The Dead People I’ve Buried in Your Backyard
By Faith Ifft
There’s a lot of people buried back there.
Some with respectful burials—
Complete with flowers and headstones,
And the ground watered with tears.
These are the ones I miss—
The ones I regret letting go.
Others are dumped like garbage,
Thrown out with disgust.
Their flesh rots away in the sun,
Peeling and being eaten away by worms.
These are the ones I’m glad to be rid of—
The ones that left my mouth with a sour taste.
Some have a little dirt thrown on top,
Like a sign of neutrality.
They rot like the others, but they’re older.
Their faces have eroded, their flesh sagging.

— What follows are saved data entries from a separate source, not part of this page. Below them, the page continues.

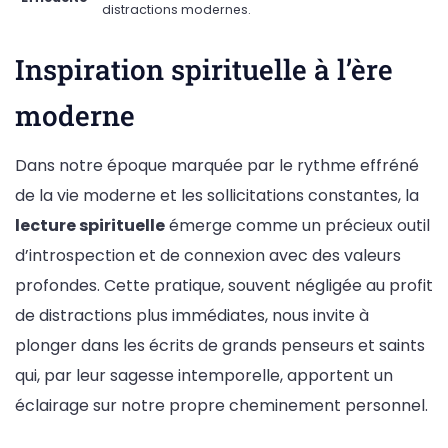
distractions modernes.
Inspiration spirituelle à l’ère
moderne
Dans notre époque marquée par le rythme effréné
de la vie moderne et les sollicitations constantes, la
lecture spirituelle
émerge comme un précieux outil
d’introspection et de connexion avec des valeurs
profondes. Cette pratique, souvent négligée au profit
de distractions plus immédiates, nous invite à
plonger dans les écrits de grands penseurs et saints
qui, par leur sagesse intemporelle, apportent un
éclairage sur notre propre cheminement personnel.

These are the ones I didn’t hate,
But couldn’t bring myself to miss.
You probably wonder why I chose you
And your poor backyard to be my cemetery.
I guess it’s because you’re the one person
I never want to bury in the remote corners of my mind.
You’re the one I never want to lose.
The one who makes it easier to breathe.
You know them all—every name,
Every face and every story.
I tell you everything that happened,
I tell you what they did to me,
Why they left me
Or why I let them go.
You share my burden—
The skeletons in my closet.
You’re my cemetery for all my painful memories.
And in my backyard, I’m sure I’ll find the corpses
Of those who hurt you buried there.
I’m you’re cemetery too.
We help each other get over the bodies—
The people we bury to forget.
We help each other heal from those that left us, And the ones we couldn’t save.